Traveling one l or two
What is more appropriate in American usage: “He pled guilty” or “He pleaded guilty”?
- Grace S.
I am amazed–I have never seen “enroled, ” and I assumed it was because the base word is spelled with double “l” at the end (and, of course, the accent is on the second syllable). However, I just looked it up, and find that “enrol” is an acceptable spelling of the base word! You learn something new every day!
- Graham Strong
Great post — I think this gets many people confused in this Internet age!
A side note here: in Canadian English, as in the English grammar systems of most (all?) other Commonwealth countries, the correct spelling is with a double “L”, not the single.

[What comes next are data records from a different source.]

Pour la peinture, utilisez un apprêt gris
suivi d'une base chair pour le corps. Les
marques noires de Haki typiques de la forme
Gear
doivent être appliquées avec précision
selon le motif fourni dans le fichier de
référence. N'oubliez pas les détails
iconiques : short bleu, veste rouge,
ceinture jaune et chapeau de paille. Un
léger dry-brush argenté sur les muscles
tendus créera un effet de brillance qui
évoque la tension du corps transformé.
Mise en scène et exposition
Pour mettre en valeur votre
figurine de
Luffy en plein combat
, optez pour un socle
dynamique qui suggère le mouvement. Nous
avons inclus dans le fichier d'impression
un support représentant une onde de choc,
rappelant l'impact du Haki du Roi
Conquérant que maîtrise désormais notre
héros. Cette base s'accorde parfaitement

As for “enrolment” — that’s one of those weird ones where the “L” is doubled in American English, and single in all other forms (that I’m aware of).
Lastly, I think it is a little inaccurate to say that “both spellings… are acceptable standard usage in English” — actually I’m not sure this is exactly what you meant to say Maeve. There are several different spelling and grammar systems in English, and each particular spelling is correct within its respective system, but not outside of it.
For example, “traveler” would be the only correct spelling inside the US, but not outside where “traveller” would be correct.
I know that what you say about conforming to the different spelling systems is the sensible way of dealing with spelling differences like the ones discussed here:
There are several different spelling and grammar systems in English, and each particular spelling is correct within its respective system, but not outside of it. For example, “traveler” would be the only correct spelling inside the US, but not outside where “traveller” would be correct.
Although I write within the U.S., I think traveller “looks better” than traveler and that’s the form I prefer. I can even justify using the double l spelling because when I look it up in that all-accepting U.S. authority–Merriam-Webster–I find it listed as “a variant spelling” of traveler and not as “the British spelling of.” If it’s a variant, I can use it, no?
When I write for publication, of course, I follow the designated style guide.
You speak of the internet age. It’s not just on the web that the different systems of English are colliding. The U.S. entertainment industry is studded with British, Canadian, and Australian actors. They’re very good at adopting American accents, but they appear on talk shows where they speak in their native accents and vocabulary.